Perjuangan Sedulur Sikep dari Tuduhan Komunis sampai Soal Lingkungan

By Afkar Aristoteles Mukhaer, Senin, 29 Maret 2021 | 10:00 WIB
Masyarakat Samin atau biasa Sedulur Sikep saling berinteraksi di acara Temu Ageng Sedulur Sikep 2019 lalu di Sambongrejo, Blora. (Taufiqur Riza Subthy)

"Terkait penolakan pabrik semen, Sedulur Sikep ini kan nggo (untuk) mencukupi penghidupannya mung (cuma) kepengen jadi petani," ungkap Gunretno salah satu pengikut Samin, dalam dokumenter SAMIN vs SEMEN produksi Watchdoc.

"Nek (Kalau) yang namane tani kan butuh lemah (tanah), kan tidak hanya tanah saja, tapi bagaimana caranya bisa tumbuh air."

Menurut ajaran Samin, aktivitas pertanian adalah sumber penghidupan utama yang murni tanpa ada kecurangan. Berbeda dengan kegiatan perdagangan yang memiliki unsur ketamakan yang bisa merugikan orang lain.

Di sisi lain, protes itu tampaknya tak satu sisi oleh masyarakat Sedulur Sikep yang lain. Pramugi di Blora menganggap pembangunan itu baik untuk kepentingan bersama dan bukan dijual untuk asing.

"Ingat, semua itu ada konsekuensinya. Tapi kalau dirusak, kayak diambil terus bawa keluar.

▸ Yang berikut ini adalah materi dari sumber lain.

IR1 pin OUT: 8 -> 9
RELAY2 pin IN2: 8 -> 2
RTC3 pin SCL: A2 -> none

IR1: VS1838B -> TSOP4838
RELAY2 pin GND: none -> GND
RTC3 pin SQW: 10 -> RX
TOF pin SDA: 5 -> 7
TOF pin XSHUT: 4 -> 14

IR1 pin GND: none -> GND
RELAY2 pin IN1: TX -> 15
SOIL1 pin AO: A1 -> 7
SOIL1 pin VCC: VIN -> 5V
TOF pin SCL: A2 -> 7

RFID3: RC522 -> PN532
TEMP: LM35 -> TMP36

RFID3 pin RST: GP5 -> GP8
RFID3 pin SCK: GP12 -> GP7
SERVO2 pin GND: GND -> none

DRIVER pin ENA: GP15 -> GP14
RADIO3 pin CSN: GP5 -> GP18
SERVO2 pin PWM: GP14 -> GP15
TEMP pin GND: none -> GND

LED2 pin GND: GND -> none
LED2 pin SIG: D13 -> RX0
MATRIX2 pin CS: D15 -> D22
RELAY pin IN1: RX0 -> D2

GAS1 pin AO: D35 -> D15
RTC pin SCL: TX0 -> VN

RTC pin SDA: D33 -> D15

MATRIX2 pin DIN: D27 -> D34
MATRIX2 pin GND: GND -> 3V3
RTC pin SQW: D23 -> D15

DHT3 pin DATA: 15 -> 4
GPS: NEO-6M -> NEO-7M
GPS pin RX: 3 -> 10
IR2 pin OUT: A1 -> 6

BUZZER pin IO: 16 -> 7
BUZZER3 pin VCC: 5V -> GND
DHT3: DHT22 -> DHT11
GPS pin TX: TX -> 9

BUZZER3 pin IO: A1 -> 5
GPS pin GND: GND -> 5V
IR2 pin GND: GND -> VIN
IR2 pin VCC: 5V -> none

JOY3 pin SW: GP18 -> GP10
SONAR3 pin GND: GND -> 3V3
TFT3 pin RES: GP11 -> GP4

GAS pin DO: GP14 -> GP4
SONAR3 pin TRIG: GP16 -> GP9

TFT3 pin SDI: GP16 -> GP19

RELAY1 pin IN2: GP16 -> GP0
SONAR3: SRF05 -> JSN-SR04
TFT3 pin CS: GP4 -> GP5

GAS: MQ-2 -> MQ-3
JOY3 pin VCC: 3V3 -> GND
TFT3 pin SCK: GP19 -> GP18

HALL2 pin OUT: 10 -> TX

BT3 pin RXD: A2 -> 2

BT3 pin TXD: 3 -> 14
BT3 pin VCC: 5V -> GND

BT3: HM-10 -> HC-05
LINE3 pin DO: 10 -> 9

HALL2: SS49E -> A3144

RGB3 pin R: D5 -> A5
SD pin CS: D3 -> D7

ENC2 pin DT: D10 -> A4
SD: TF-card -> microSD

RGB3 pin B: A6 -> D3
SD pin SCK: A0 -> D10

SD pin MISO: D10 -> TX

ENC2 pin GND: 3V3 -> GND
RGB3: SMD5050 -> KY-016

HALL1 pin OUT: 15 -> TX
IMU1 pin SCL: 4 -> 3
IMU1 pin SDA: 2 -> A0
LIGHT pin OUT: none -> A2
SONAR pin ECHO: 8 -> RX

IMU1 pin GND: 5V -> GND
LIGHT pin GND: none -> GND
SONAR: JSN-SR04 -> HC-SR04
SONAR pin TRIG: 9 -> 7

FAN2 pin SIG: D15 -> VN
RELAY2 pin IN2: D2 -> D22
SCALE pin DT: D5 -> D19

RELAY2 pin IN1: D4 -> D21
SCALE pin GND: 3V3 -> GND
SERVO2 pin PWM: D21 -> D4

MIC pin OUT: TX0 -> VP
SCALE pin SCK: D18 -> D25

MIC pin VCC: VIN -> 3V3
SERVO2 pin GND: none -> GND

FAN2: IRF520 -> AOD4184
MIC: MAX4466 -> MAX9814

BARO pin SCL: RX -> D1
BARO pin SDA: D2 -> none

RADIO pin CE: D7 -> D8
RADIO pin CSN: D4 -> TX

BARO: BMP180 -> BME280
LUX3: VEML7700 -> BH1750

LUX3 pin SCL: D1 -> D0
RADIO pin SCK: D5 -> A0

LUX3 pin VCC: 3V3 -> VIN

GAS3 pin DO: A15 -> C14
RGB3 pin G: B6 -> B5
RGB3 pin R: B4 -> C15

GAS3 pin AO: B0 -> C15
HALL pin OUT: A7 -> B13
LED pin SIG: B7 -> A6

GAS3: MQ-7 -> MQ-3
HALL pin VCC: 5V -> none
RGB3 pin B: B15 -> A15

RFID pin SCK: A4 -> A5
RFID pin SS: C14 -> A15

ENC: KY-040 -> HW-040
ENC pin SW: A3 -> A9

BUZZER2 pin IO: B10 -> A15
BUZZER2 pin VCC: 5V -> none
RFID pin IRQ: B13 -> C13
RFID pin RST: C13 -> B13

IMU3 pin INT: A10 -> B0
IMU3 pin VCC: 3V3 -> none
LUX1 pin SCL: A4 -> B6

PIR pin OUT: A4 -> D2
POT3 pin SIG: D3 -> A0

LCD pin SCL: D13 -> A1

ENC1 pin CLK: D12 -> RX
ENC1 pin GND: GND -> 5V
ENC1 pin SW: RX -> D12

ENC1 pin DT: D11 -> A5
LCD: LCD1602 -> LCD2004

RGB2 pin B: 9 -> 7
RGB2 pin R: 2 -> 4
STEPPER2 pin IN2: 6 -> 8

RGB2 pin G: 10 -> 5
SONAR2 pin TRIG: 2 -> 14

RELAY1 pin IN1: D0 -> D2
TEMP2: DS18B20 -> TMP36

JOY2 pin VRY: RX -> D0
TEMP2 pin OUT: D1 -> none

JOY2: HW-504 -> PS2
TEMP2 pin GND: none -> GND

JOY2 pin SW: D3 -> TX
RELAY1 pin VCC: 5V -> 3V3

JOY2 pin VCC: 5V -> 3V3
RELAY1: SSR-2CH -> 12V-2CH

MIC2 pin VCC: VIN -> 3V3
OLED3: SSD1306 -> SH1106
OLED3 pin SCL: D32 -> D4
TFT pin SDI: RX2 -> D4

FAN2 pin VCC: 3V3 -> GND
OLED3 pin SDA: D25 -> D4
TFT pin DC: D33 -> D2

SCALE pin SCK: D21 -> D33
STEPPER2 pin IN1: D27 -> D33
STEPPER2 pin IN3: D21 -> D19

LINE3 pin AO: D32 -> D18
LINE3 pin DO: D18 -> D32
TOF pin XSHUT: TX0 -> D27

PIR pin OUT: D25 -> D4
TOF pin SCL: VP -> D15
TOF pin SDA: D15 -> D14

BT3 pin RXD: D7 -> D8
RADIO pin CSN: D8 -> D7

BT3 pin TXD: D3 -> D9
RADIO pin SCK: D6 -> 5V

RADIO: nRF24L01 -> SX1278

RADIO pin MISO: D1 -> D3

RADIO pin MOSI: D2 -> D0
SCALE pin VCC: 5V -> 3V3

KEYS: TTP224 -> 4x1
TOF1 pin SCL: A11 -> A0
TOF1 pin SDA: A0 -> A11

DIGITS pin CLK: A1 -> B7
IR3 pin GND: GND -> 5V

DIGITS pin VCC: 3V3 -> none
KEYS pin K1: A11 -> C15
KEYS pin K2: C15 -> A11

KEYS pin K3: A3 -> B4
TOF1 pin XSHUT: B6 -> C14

Itu kurang ajar!" ungkapnya. "Tapi kalau untuk kepentingan negara—yang kita termasuk di dalamnya, itu enggak apa-apa. Kan itu bagus, jalanan jadi bagus."

Tia Subketi dari FISIP Universitas Brawijaya menulis dalam Jurnal Transofrmative (Vol.2 No.2 September 2016), bahwa konflik semen ini menyebabkan terpecahnya masyarakat Samin dan menghasilkan perubahan tatanan sosial baru pada mereka.

Pihak semen yang menawarkan mereka pembukaan lapangan pekerjaan pada pemuda, akan mengubah profesi masyarakat Sedulur Sikep lewat unsur modernitas.

"Dikhawatirkan ini akan mempengaruhi dan melunturkan adat budaya masyarakat Samin," tulis Subekti.